青葉 で、私はこれから会社の有給を消化しつつ、東京から仙台に旅行に行ってきた時のお話をしようかなって思ってます。あ、これは日記です。昔からたまにつけてます。
ひとりで、行ってきました。ほんとはね、二人で行く予定だったんですよ。お付き合いしていた人と。樹生くんっていうんですけど。付き合って、丸2年経つし、その記念に行こうって、アニバーサリーな旅行にしようね〜って、ねねね~って、話してて。私ずっと待ってたんですよ。(日記を開いて)シーン1、2022年の4月6日。JR東京駅・東北新幹線ホーム
○シーン1:JR東京駅・東北新幹線ホーム
駅の雑踏が聞こえてくる。
青葉、新幹線ホームの階段(会場のドア向こう)の方が気になる。
少し寄ってみる。しかし彼らしい人間の姿はない。
青葉 ……まぁ、よく約束とか、遅れてくる人なんで……映画行く時もちょっと本編始まっちゃってるみたいなことザラだし。でもさすがになって思って、(LINEを打つ)「いま、どこ?」
SE:着信音。
青葉 あ……え、体調とか悪い?間に合う?……いやもう結構やばいと思うんだけど?……え、ほんとにどうするの?
雑踏、聞こえ続けている。
青葉 ……ん?……うん、ちょっともう一回言ってもらえる?
SE:「まもなく発車します」
青葉 ……解散?解散?
SE:発車ベル
青葉 え、え、え!?……焦る私をよそに、ものすごい形相でおじさんが駆け込み乗車しようと走ってきて、わ、わ、わ!

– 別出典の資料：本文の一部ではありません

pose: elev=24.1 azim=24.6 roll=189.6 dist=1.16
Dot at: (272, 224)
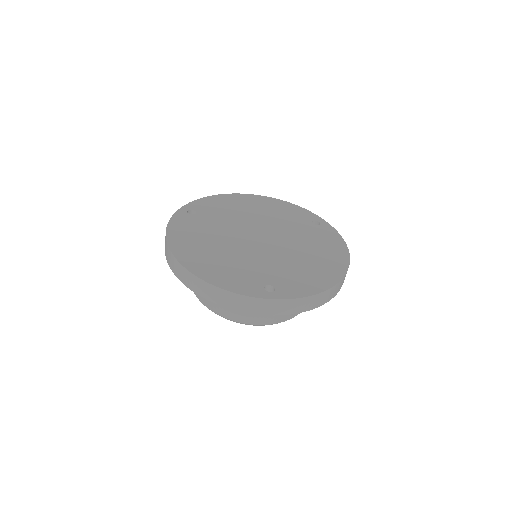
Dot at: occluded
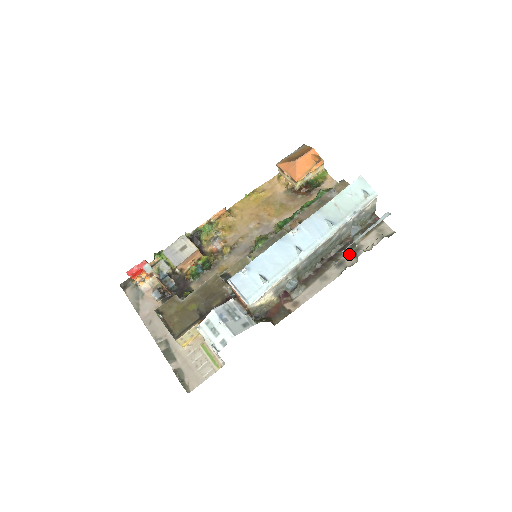
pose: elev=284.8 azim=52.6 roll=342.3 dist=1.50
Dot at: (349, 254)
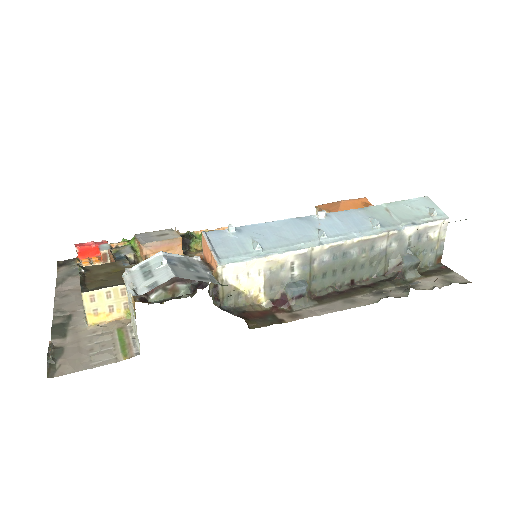
Dot at: (396, 288)
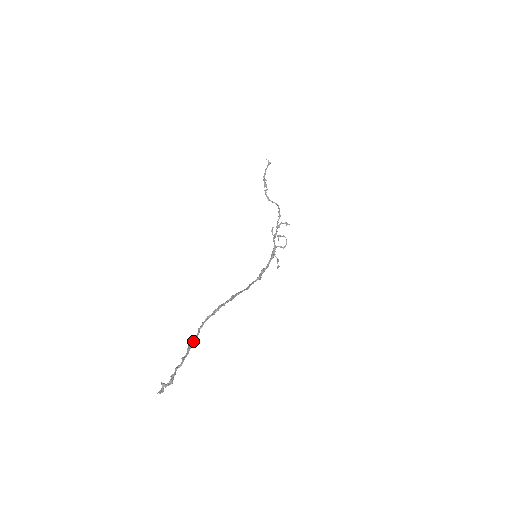
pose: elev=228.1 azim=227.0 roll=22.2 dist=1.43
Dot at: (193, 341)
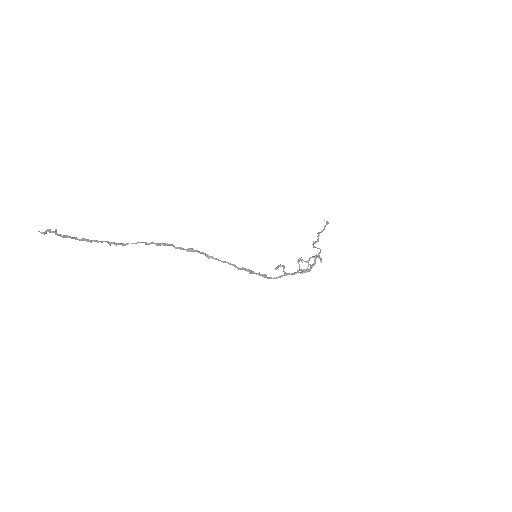
Dot at: (115, 243)
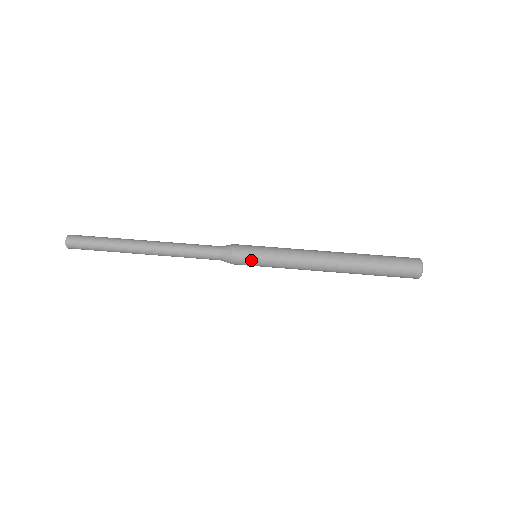
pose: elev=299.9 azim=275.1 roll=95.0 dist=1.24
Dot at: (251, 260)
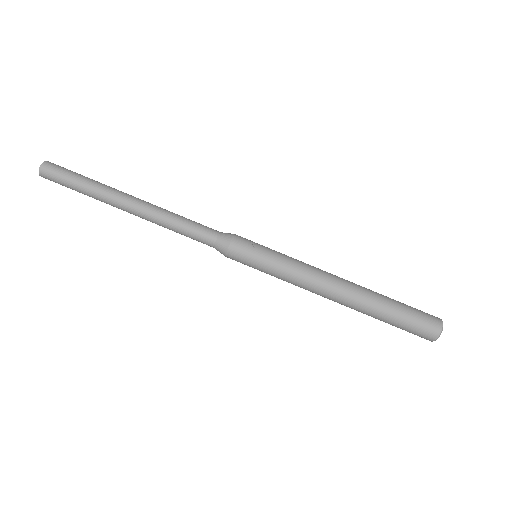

青葉、おじさんに押された末に、焦って車内に入ってしまう。
SE:電話の切れる音。
青葉 あれ……
SE:ドアの閉まる音。+新幹線の走行音。
青葉 ……シーン2、新幹線やまびこ 131号・車内
○シーン2:新幹線やまびこ 131号・車内
とぼとぼと歩き、座席に座る青葉。
青葉 解散、解散、解散……ぼくたち解散しよう、ぼくたち解散しよう……?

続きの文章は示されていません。